Fazit: Zentralrepro oder dezentrale Repro für Markenartikler?

Zentrale oder dezentrale Repro? Bei vielen Markenunternehmen stellt sich die Frage nicht mehr, weil Produktvielfalt, die hohe Anzahl an Drucklieferanten sowie der globalisierte Verpackungsmarkt eine dezentrale Reprostruktur mit ihrer hohen Komplexität nicht zulassen. Die Vorteile einer Zentralrepro werden noch bedeutender, je größer ein Markenartikler ist. So konnten sich im vergangenen Jahr die Markenartikler auf die Leistungsfähigkeit von zentralen Reprodienstleistern verlassen, um die umfangreiche LMIV auf ihren Verpackungen umzusetzen. Doch auch immer mehr kleine und mittelgroße Markenunternehmen setzen auf den zentralen Vorstufenprozess.

Die Implementierung einer Zentalrepro sollte in einem größeren Kontext gesehen werden.
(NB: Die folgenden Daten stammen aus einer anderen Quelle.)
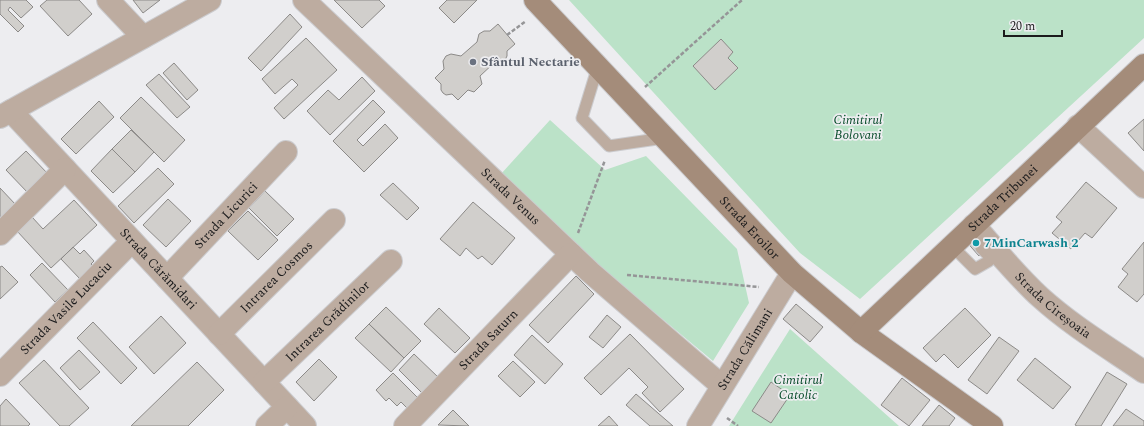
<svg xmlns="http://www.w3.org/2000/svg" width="1144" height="426" viewBox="0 0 1144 426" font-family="Spectral,serif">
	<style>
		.green { fill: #bbe2c8 }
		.building { fill: #d1cfcc; stroke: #8c8a88 }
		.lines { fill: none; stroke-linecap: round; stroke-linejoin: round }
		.lane-casing { stroke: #cbcbce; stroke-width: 13 }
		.street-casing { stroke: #cbcbce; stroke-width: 24 }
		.secondary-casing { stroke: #cbcbce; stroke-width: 24 }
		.path { stroke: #959597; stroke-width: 2.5; stroke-dasharray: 4 2; stroke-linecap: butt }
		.lane { stroke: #bdaca0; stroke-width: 11 }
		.street { stroke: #bdaca0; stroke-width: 22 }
		.secondary { stroke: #a48c7a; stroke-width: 22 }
		.worship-dot { fill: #6b7280; stroke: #ededf0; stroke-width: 1.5 }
		.culture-dot { fill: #0f9aa8; stroke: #ededf0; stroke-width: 1.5 }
		.labels { text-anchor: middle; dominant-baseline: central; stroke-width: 3.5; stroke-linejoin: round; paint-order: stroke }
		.worship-label { font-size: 13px; font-weight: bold; fill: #5b616d; stroke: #ededf0; text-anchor: start }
		.park-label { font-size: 13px; font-style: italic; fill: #074c2a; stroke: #ededf0 }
		.street-label { font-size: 13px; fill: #1b1b1c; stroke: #ededf0 }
		.culture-label { font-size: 13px; font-weight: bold; fill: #0d838f; stroke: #ededf0; text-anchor: start }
	</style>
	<rect width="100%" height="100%" fill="#ededf0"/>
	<path class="green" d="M569,0H1144V38L860,299L800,253Z
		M550,120L605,170L646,156L737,249L749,303L713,361L500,184L501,174Z
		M790,329L899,426H729Z"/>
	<path class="building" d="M0,0H26L33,7L21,18L10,7L8,10L24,26L18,32L0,14Z
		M47,0H79L92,14L68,36L40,6Z
		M133,0H160L143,13Z
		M334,0H379L385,6L362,28Z
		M447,0H477L454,23L439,8Z
		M290,14L302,27L261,71L248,58Z
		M498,24L515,44L507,51V56L505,60L501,63L495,62L480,76L482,84L474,92L468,90L458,100L452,94L446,95L443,93L441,90V84L435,78L444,69L443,61L446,56L451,54L461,56L477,42L479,34L484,31H490Z
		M306,38L337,70L284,119L274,108L298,85L292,79L275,94L262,79Z
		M721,39L733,52L728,58L738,68L715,90L693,66Z
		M174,63L198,90L187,100L163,73Z
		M159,74L190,107L177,118L146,85Z
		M362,77L375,91L330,135L307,111L328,90L339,100Z
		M141,97L185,140L164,162L120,118Z
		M373,100L385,112L357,140L363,146L385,124L398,138L364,172L333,141Z
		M99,101L114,117L76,154L61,139Z
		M1144,119V151L1128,133Z
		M131,130L154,152L135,172L112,149Z
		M112,149L135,172L113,193L91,171Z
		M26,151L49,175L29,194L6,170Z
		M158,168L174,184L134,223L118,206Z
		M1086,182L1117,208L1092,238L1085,233L1071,249L1052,233L1062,222L1056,217Z
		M393,183L419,208L407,220L380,195Z
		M0,188L16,205L0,219Z
		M265,191L294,219L277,236L249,208Z
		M168,199L191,221L166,247L143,225Z
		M74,200L97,225L51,268L17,231L32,217L43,229Z
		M473,202L515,238L492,265L482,256L478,259L466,248L460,256L440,239Z
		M248,211L278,240L258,260L228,231Z
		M973,230L989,247L979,256L964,239Z
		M1144,242V294L1137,302L1118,287L1128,274L1122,269Z
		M73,247L80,254L84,250L94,261L91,264L94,267L81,280L61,259Z
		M42,263L68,290L55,302L30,275Z
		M2,266L18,282L0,299V267Z
		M576,276L594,294L548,343L529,325Z
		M796,304L823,327L810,342L783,319Z
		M386,307L421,341L404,358L369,324Z
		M439,308L470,338L455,353L424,324Z
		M965,308L991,335L958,368L944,354L936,362L923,348Z
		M607,315L621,327L603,348L589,337Z
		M161,316L186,343L154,374L129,347Z
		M93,322L137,368L121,384L77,338Z
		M369,324L404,358L391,372L355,338Z
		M630,334L684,389L660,412L642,393L648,387L629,368L601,395L584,378Z
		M532,335L563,364L545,384L514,355Z
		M999,337L1019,351L987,394L968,380Z
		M79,350L100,372L80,390L60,368Z
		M414,354L439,378L423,394L399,370Z
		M1035,358L1071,387L1053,409L1017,380Z
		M319,359L337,377L314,401L296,382Z
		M44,360L89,408L69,426H60L19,383Z
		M513,361L535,382L520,397L498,376Z
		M197,362L224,390L188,426H131Z
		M1107,372L1127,384L1101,426H1077L1075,425Z
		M393,373L419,399L409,410L401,402L397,406L389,398L386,401L376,390Z
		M902,378L930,400L909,426L881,405Z
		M771,382L790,395L771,423L752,411Z
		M636,394L673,426H650L626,405Z
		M6,399L30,424L28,426H0V406Z
		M939,405L955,418L949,426H922Z
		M1126,409L1144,421V426H1113Z
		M453,410L469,426L438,425Z
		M609,416L618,426H598Z"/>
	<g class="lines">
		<defs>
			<path id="lane" d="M598,66L582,118L609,146L664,138
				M952,246L975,269L989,261L990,257L981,248"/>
			<g id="street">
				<path d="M108,0L143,37"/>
				<path id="s1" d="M304,0L590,272L722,386"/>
				<path id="s2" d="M11,111L305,426"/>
				<path d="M0,117L210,0"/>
				<path d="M1078,126L1144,187"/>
				<path id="s3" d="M974,225C995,249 1016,275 1040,297C1072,326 1109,348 1144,372"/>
				<path d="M0,234L65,169"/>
				<path id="s4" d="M167,278L286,152"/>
				<path id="s5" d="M219,334L334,220"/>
				<path id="s6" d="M0,375L132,241"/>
				<path id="s7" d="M264,382L391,261"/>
				<path d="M267,426L287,407"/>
				<path id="s8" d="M405,426L571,254"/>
				<path id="s9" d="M698,426L792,273"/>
			</g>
			<g id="secondary">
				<path id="s10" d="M535,0L792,273L861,332L992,426"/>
				<path id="s11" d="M861,332L1144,65"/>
			</g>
		</defs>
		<use href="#lane" class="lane-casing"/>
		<use href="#street" class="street-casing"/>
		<use href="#secondary" class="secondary-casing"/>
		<path class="path" d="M507,35L526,21
			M645,87L742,0
			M578,233L605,160
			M627,275L759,287
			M727,418L738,426"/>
		<use href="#lane" class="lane"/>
		<use href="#street" class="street"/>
		<use href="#secondary" class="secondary"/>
	</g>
	<circle class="worship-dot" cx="473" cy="62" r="4"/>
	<circle class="culture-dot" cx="976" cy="243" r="4"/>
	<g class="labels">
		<g class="worship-label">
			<text x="481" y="62">Sfântul Nectarie</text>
		</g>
		<g class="park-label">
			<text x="858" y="120">Cimitirul<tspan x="858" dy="15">Bolovani</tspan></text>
			<text x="798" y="380">Cimitirul<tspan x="798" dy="15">Catolic</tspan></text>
		</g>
		<g class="street-label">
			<text stroke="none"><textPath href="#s1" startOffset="285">Strada Venus</textPath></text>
			<text stroke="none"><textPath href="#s11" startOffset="195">Strada Tribunei</textPath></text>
			<text stroke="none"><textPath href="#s4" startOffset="86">Strada Licurici</textPath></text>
			<text stroke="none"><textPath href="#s10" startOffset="313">Strada Eroilor</textPath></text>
			<text stroke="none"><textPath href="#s2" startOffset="216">Strada Cărămidari</textPath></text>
			<text stroke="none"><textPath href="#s5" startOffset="81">Intrarea Cosmos</textPath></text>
			<text stroke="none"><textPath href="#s3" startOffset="113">Strada Cireșoaia</textPath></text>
			<text stroke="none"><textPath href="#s6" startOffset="94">Strada Vasile Lucaciu</textPath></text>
			<text stroke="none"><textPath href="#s7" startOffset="88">Intrarea Grădinilor</textPath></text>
			<text stroke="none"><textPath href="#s8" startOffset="120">Strada Saturn</textPath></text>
			<text stroke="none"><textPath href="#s9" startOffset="90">Strada Călimani</textPath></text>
		</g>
		<g class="culture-label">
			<text x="984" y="243">7MinCarwash 2</text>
		</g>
	</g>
	<path d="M1004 30v6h58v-6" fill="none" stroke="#1b1b1c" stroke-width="2"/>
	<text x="1010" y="30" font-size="12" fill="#1b1b1c" stroke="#ededf0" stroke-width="3" paint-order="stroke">20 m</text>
</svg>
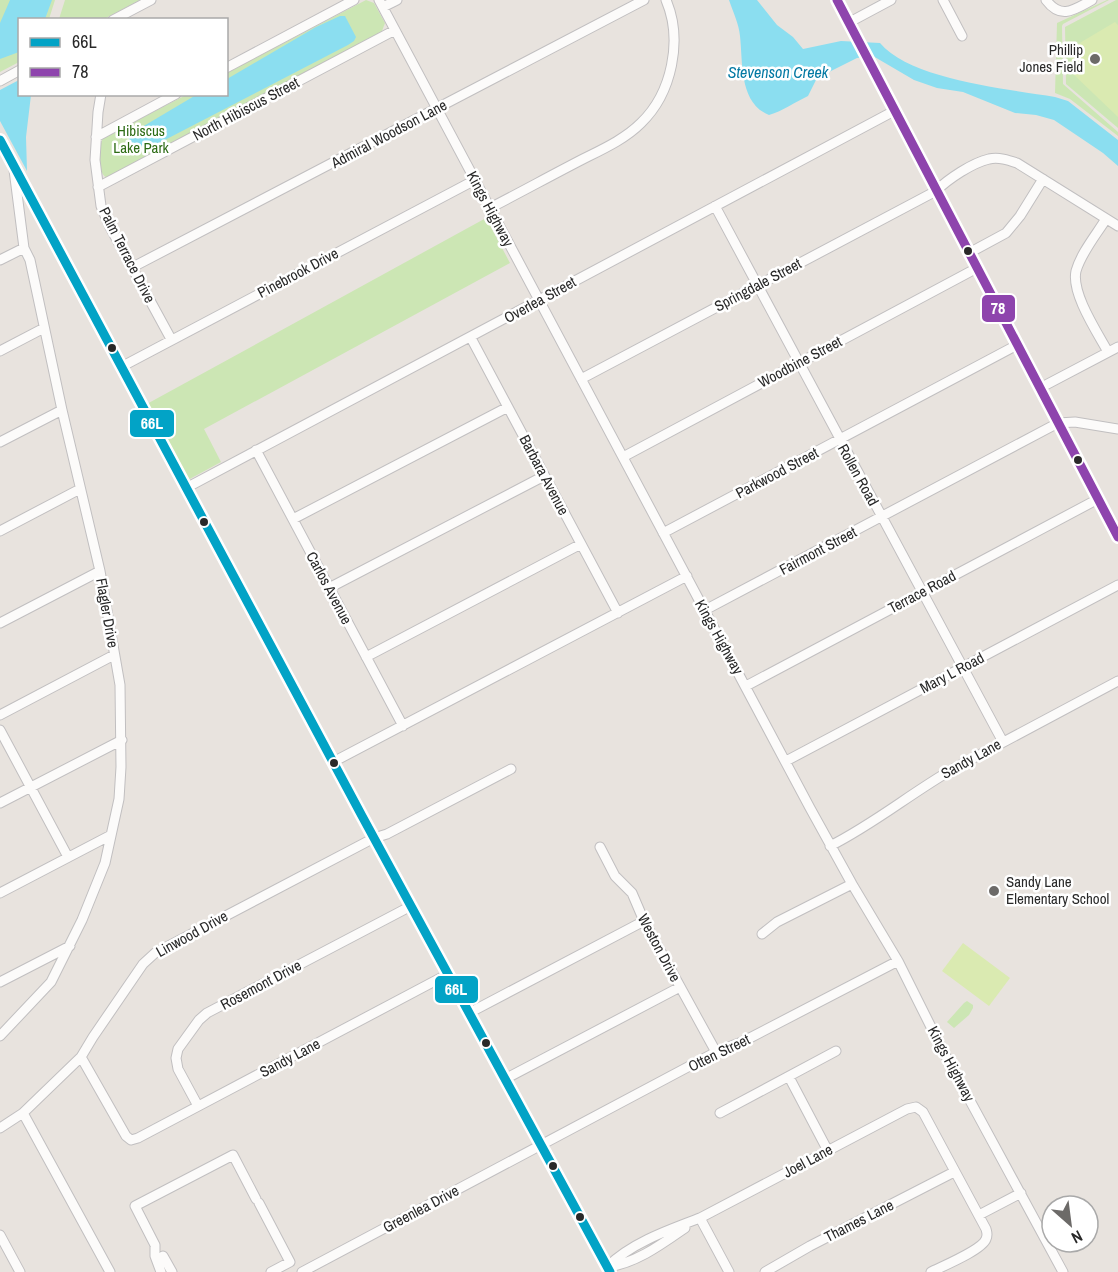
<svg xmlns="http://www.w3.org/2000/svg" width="1118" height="1272" viewBox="0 0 1118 1272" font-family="'Archivo Narrow',sans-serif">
<rect width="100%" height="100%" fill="#e8e3de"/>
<path fill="#cce6b4" d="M0 0H55L49 19 20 20 19 62 0 72Z
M65 0H140L104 19H59Z
M366 0 374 3 385 23 382 31 362 44 107 178C96 172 98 148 103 138L186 95 226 94 227 73Z
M1107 0H1109L1063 24 1062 26 1063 84 1118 132V136L1070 99 1055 93 1057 23Z
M1116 0H1118V128L1066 84 1065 27Z
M486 218 510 263 204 429 221 462 186 481 145 405Z
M967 1001 973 1005V1008L969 1015 954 1028 947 1022 964 1003Z"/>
<path fill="#daeab1" d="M1115 22 1118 25V117L1070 71 1073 47Z
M963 943 1010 978 989 1006 942 971Z"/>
<path fill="#8bdef0" d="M10 0H52L45 19 20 20 19 52 0 59V23Z
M729 0H757L777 25 793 37 803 49 841 41 880 43C911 80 1008 89 1055 97L1068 101 1118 140V166L1103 153 1054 120 1036 115 1015 113 963 92 937 88 914 80 873 56 857 58 817 78 808 96C795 102 783 111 769 115 739 103 743 63 740 36 739 24 733 12 729 0Z
M340 16H345L356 37 354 41 348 45 157 144C147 148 140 148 130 142L129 138 132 133 196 95 226 94 227 79 316 27Z
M19 80 20 94 31 95 26 137 27 171 0 121V90Z"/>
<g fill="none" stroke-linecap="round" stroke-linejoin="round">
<g stroke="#c1bfc0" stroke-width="11">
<path id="minor" d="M379 0 810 808 852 884 898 961 942 1049 1063 1272
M837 0 1118 537
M943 0 962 36
M1046 0C1061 20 1074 10 1092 0
M383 7 397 0
M113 20 151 0
M848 23 891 0
M226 68 354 0
M0 81 20 70
M101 94 98 112 95 160 101 206 110 227 171 339
M96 137 176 94
M0 140 362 816 610 1272
M98 187 395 30
M715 206 1003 742
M490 208C521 192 552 175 583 159 603 149 625 139 641 123 672 93 683 40 666 0
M1106 219C1096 235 1081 253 1076 271 1071 293 1097 332 1108 352
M969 253 1006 233 1020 216 1043 179
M0 260 24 248
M133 267 644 0
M471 338 618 613
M0 351 44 328
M121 367 475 180
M581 379 936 191C948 179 972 163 989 159 999 157 1008 160 1017 163L1118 226
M1040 388 1118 347
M0 442 62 410
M256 450 403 726
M623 457 977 268
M186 488 894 111
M293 519 508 407
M0 531 80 489
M663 533 1017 345
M329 588 544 476
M705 610 1058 423 1075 422 1118 429
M0 623 100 571
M366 657 581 544
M746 686 1098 499
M0 715 114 655
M0 730 68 857
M786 761 1118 585
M333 762 687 576
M0 803 122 740
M830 846C874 824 911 793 953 769L1118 681
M600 847 615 876 632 893 644 921 716 1052
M0 893 111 835
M762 934 777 922 852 884
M0 982 70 946
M469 1013 644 921
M0 1036 51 982 82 920 105 863 119 799 121 767 120 685 100 571 62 410 30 260 24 248 14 170
M81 1057 126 1136 131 1140 138 1138 448 974
M789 1077 828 1151
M505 1079 680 987
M198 1106 178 1069 176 1058 178 1049 199 1020 207 1013 411 906
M23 1113 110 1272
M720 1113 836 1051
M0 1128 23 1113 81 1057 93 1037 143 964 155 953 374 838 387 834 511 769
M259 1203 290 1262 271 1272
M979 1215 1021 1193
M700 1218 729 1272
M0 1235 20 1272
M163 1256 172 1272
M607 1267C631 1243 668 1230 700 1218L907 1109 916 1107 923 1112 986 1229C987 1233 988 1235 986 1239 982 1250 943 1266 931 1272
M607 1267C635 1264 662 1244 685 1228
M161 1272 155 1256V1245L135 1206 233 1155 256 1199
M302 1272 716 1052 742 1042 898 961
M765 1272 810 1246 954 1172"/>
</g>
<use href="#minor" stroke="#fcfbfa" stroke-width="9"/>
<g stroke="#fff" stroke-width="14">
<path id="bus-1" d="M0 140 362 816 610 1272"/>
</g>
<g stroke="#fff" stroke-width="14">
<path id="bus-2" d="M837 0 1118 537"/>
</g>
<use href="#bus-1" stroke="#02a3c6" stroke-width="9"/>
<use href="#bus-2" stroke="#8e44ad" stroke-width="9"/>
</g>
<g fill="#6c6a68" stroke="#fff" stroke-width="2">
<circle cx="1095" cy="59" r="6"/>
<circle cx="994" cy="891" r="6"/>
</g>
<g fill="#292929" stroke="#fff" stroke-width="2">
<circle cx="968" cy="251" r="5"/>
<circle cx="112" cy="348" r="5"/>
<circle cx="1078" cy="460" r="5"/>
<circle cx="204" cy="522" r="5"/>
<circle cx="334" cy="763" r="5"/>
<circle cx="486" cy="1043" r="5"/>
<circle cx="553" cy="1166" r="5"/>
<circle cx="580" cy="1217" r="5"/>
</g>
<g text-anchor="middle" stroke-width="5" stroke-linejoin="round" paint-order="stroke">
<g font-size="15" fill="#292929" stroke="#fff" text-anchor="end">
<text x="1083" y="55">Phillip<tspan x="1083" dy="17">Jones Field</tspan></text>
<text x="1006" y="887" text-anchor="start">Sandy Lane<tspan x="1006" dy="17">Elementary School</tspan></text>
</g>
<g font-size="15" fill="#292929" stroke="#fff">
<text transform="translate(246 109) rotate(-28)" y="5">North Hibiscus Street</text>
<text transform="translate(389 134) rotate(-28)" y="5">Admiral Woodson Lane</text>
<text transform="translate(490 209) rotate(62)" y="5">Kings Highway</text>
<text transform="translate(127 255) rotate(63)" y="5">Palm Terrace Drive</text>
<text transform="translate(298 273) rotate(-28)" y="5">Pinebrook Drive</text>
<text transform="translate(758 285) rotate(-28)" y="5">Springdale Street</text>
<text transform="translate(540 300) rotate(-29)" y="5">Overlea Street</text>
<text transform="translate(800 362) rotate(-28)" y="5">Woodbine Street</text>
<text transform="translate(777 473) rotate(-28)" y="5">Parkwood Street</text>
<text transform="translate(544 475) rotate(62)" y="5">Barbara Avenue</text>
<text transform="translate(858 475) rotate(61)" y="5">Rollen Road</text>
<text transform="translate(818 551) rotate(-28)" y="5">Fairmont Street</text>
<text transform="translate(329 588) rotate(62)" y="5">Carlos Avenue</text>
<text transform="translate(922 592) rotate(-28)" y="5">Terrace Road</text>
<text transform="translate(107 613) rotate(80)" y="5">Flagler Drive</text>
<text transform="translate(719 637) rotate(61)" y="5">Kings Highway</text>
<text transform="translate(952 673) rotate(-28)" y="5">Mary L Road</text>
<text transform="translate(971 759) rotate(-29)" y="5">Sandy Lane</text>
<text transform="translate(192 934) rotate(-29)" y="5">Linwood Drive</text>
<text transform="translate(659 948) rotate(62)" y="5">Weston Drive</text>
<text transform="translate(261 985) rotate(-28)" y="5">Rosemont Drive</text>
<text transform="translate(719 1053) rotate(-26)" y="5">Otten Street</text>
<text transform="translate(290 1058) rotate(-28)" y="5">Sandy Lane</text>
<text transform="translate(951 1064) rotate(62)" y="5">Kings Highway</text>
<text transform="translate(808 1161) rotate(-28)" y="5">Joel Lane</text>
<text transform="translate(421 1209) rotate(-28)" y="5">Greenlea Drive</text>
<text transform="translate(859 1221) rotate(-27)" y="5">Thames Lane</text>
</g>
<g font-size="15" fill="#2d6b14" stroke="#fff">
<text x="141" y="136">Hibiscus<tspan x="141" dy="17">Lake Park</tspan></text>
</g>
<g font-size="16" font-style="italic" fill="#0379a3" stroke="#fff">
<text x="778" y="78">Stevenson Creek</text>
</g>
</g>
<g stroke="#fff" stroke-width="2">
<rect x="981" y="294" width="35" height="29" rx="6" fill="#8e44ad"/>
<rect x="129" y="409" width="46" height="29" rx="6" fill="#02a3c6"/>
<rect x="434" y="975" width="45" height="29" rx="6" fill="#02a3c6"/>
</g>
<g font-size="16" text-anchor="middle" font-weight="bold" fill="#fff">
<text x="998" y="314">78</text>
<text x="152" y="429">66L</text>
<text x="456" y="995">66L</text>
</g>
<rect x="18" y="18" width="210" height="78" fill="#ffffff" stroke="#a9a9a9" stroke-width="1.5"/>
<rect x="30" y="38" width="30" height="9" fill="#02a3c6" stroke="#a9a9a9" stroke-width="1.5"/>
<text x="72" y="48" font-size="18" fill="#292929">66L</text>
<rect x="30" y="68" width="30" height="9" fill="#8e44ad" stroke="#a9a9a9" stroke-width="1.5"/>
<text x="72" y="78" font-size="18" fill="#292929">78</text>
<g transform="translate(1070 1224) rotate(152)"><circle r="28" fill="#ffffff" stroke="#a9a9a9" stroke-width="1.5"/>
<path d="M0-4.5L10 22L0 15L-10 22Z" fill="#6c6a68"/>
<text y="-9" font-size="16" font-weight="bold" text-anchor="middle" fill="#292929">N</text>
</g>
</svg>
Eine Zentralisierung aller Reproarbeiten bei einem Anbieter hat offenkundige Vorteile, doch die Anpassung der dazugehörigen Arbeitsabläufe sowie die Inanspruchnahme weiterer optionaler Serviceleistungen können ein noch produktiveres Gesamtkonzept ergeben.

Voraussetzung dafür ist aber, dass das Markenunternehmen seine Anforderungen genau kennt, seine Prozesse durchleuchtet, einen leistungsstarken Zentralrepro-Partner wählt und die involvierten Agenturen, Druckereien und Verpackungslieferanten mit einbezieht. Wenn dies beachtet wird, steht einer sinnvollen und erfolgversprechenden Zentralrepro nichts mehr im Wege.